Go line by line through the records below. Copy whichever lines contain the string "University".

(Data excerpts)

════

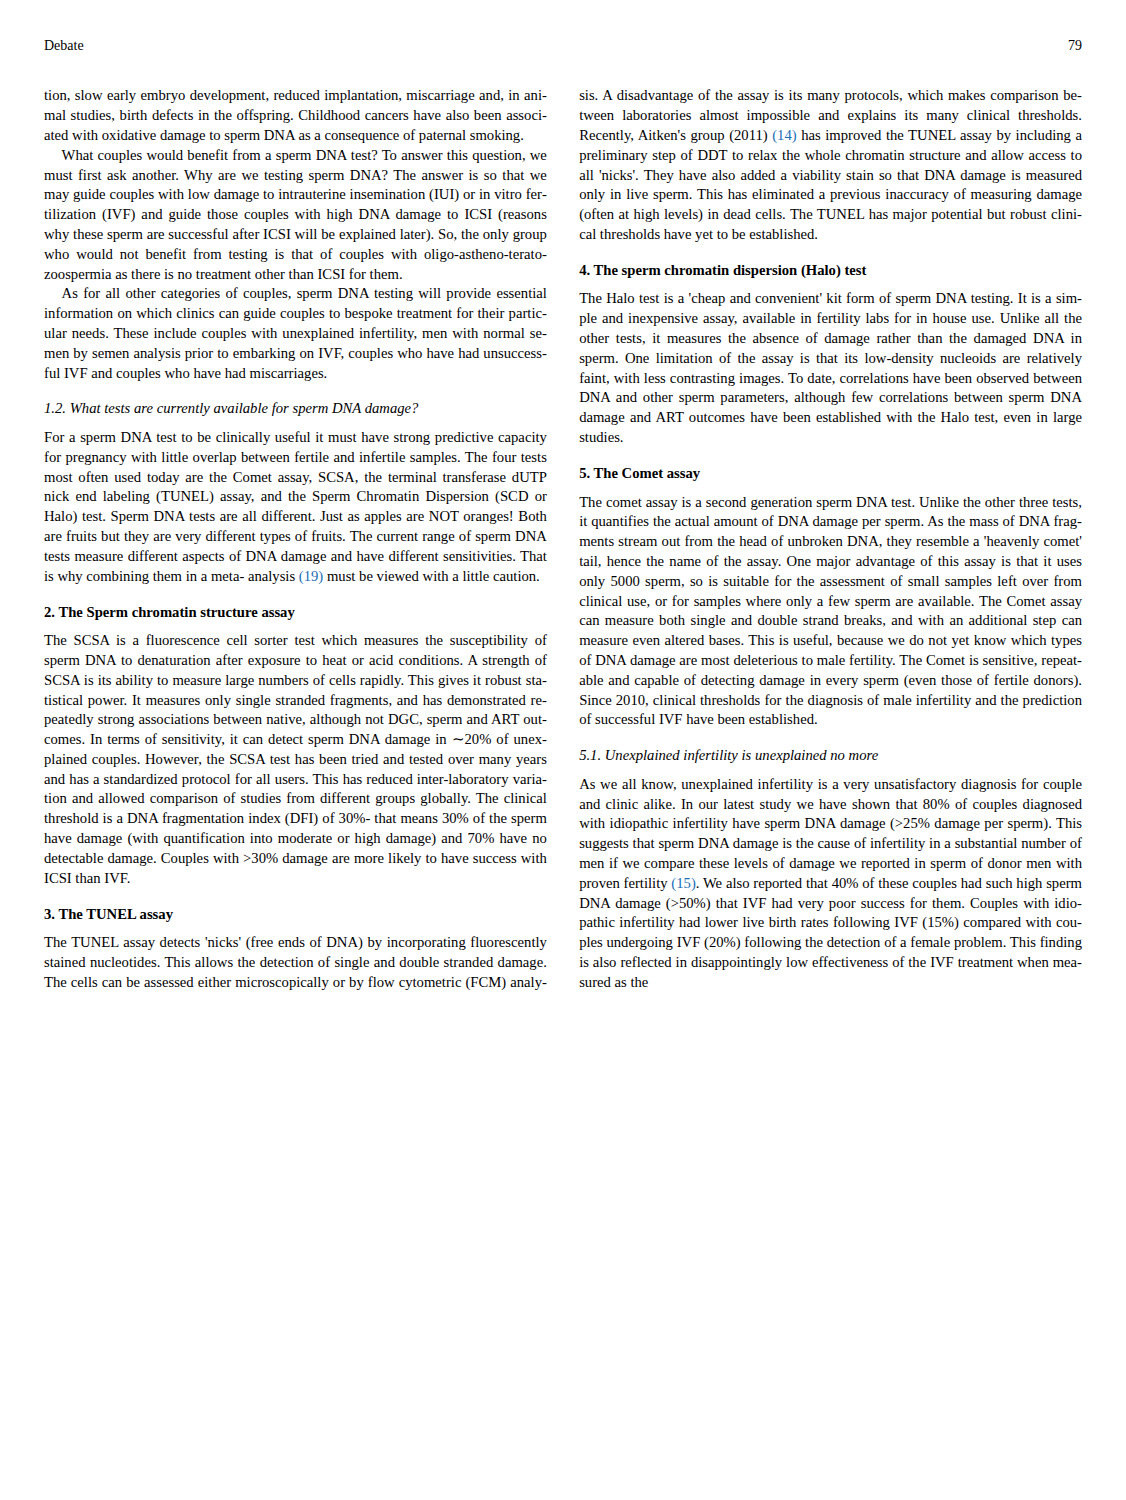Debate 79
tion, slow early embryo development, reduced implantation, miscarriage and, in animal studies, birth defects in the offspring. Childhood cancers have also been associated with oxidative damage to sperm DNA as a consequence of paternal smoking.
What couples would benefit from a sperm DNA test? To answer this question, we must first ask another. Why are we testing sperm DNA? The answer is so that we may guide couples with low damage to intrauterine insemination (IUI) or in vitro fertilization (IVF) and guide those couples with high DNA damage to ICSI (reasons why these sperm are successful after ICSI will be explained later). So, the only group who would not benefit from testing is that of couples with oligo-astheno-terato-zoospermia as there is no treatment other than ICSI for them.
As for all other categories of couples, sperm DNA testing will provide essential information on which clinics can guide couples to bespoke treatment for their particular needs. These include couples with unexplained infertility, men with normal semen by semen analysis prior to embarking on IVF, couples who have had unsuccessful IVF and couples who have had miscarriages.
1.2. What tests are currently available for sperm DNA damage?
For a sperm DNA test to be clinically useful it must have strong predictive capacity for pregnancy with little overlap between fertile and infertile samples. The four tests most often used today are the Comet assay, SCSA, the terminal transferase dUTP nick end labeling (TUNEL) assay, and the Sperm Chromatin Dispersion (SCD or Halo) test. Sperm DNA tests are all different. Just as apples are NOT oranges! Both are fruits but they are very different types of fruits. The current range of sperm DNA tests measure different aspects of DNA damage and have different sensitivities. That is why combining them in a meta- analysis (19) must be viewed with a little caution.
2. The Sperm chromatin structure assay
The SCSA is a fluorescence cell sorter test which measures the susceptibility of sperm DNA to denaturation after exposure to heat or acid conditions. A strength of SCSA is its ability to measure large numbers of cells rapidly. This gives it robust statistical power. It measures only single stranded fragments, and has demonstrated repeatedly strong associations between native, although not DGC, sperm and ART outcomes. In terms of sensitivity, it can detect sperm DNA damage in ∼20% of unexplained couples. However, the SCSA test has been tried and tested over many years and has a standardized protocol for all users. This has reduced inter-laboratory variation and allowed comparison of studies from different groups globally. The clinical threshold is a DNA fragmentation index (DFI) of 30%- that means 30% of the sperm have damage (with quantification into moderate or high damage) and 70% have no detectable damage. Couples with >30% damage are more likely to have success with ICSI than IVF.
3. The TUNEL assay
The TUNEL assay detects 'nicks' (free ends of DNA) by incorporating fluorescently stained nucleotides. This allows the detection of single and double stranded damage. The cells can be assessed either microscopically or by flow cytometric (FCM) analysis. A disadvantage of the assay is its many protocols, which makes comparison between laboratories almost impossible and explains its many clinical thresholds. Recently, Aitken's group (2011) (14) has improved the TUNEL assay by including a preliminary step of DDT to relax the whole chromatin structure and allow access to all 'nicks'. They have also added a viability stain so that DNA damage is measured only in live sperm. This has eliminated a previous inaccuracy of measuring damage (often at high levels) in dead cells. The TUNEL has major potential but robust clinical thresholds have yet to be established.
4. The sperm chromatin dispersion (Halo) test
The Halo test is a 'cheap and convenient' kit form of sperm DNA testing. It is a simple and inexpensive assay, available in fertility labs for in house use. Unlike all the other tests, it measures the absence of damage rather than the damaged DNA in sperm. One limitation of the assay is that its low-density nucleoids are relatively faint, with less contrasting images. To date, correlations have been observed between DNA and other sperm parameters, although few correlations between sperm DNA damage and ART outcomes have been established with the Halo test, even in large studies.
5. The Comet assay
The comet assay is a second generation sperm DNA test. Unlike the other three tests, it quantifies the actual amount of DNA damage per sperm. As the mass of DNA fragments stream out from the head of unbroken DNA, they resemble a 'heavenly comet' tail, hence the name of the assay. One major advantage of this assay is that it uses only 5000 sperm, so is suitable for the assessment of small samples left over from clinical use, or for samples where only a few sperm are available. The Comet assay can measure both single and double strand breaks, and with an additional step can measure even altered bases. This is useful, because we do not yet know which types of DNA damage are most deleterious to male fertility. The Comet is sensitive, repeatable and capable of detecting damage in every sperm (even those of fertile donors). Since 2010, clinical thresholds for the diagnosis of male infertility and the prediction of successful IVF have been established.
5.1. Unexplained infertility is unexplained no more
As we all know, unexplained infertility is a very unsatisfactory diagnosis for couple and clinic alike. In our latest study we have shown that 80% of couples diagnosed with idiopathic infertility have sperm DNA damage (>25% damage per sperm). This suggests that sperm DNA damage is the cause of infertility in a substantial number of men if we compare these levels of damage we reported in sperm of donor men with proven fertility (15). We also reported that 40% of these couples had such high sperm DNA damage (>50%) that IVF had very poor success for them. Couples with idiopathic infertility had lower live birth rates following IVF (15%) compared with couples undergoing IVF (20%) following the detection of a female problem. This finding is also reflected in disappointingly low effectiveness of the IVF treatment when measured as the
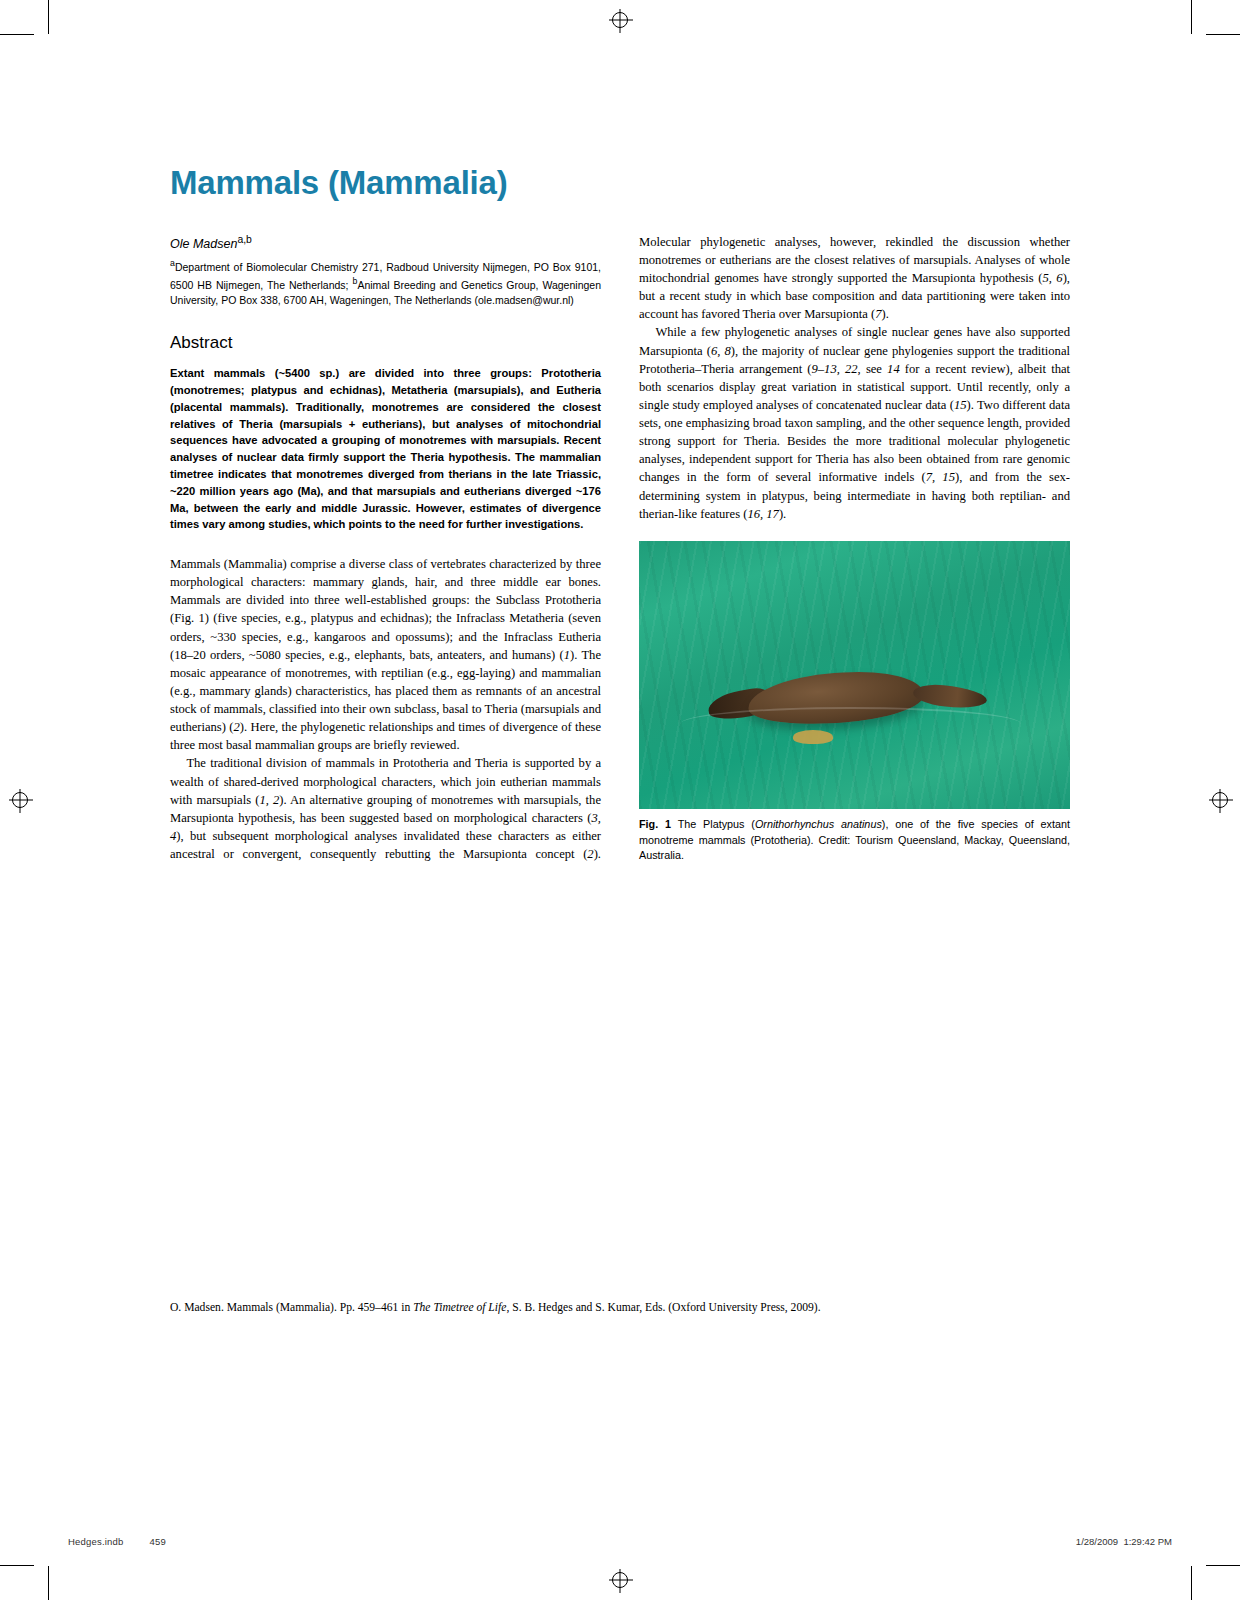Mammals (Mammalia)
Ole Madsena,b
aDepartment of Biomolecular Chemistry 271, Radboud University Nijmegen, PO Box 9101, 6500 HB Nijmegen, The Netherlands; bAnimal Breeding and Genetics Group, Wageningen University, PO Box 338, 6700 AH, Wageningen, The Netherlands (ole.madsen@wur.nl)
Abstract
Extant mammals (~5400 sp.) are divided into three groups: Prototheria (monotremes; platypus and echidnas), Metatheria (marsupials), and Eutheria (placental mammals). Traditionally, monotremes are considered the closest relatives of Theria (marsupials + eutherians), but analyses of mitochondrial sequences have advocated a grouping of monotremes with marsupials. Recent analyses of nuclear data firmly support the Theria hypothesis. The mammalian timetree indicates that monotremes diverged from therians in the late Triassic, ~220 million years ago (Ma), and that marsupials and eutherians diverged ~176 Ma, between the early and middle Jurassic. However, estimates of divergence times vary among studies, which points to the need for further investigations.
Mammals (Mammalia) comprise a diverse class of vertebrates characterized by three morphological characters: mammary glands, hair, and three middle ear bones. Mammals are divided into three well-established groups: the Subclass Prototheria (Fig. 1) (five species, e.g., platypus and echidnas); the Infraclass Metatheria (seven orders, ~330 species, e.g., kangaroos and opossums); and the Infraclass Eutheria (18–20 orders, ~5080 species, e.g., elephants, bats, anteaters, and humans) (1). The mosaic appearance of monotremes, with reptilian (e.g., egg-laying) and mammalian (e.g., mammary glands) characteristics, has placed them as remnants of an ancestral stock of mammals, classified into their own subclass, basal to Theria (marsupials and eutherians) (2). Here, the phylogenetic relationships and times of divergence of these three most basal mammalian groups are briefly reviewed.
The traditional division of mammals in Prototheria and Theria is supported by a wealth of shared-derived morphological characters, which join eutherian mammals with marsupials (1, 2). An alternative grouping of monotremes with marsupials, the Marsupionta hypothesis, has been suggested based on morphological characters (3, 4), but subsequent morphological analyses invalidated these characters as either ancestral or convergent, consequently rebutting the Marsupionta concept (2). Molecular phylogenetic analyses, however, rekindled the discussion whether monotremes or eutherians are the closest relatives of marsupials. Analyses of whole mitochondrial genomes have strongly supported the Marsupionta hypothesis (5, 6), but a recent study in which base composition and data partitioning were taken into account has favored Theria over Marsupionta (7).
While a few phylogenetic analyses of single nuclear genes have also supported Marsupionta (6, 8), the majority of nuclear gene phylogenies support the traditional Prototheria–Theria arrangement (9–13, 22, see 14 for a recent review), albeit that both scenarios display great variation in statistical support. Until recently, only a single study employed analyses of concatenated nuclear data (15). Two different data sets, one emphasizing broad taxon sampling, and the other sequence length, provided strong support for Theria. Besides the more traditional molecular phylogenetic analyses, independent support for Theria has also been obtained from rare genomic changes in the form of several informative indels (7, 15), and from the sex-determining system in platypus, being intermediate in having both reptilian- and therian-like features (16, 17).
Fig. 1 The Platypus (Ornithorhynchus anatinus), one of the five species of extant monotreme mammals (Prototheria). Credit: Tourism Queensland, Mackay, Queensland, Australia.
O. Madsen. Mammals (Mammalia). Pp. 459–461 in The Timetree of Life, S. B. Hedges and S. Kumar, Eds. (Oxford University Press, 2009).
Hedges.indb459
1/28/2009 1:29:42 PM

════

RESPONSE TO THIS EXERCISE:
aDepartment of Biomolecular Chemistry 271, Radboud University Nijmegen, PO Box 9101, 6500 HB Nijmegen, The Netherlands; bAnimal Breeding and Genetics Group, Wageningen University, PO Box 338, 6700 AH, Wageningen, The Netherlands (ole.madsen@wur.nl)
O. Madsen. Mammals (Mammalia). Pp. 459–461 in The Timetree of Life, S. B. Hedges and S. Kumar, Eds. (Oxford University Press, 2009).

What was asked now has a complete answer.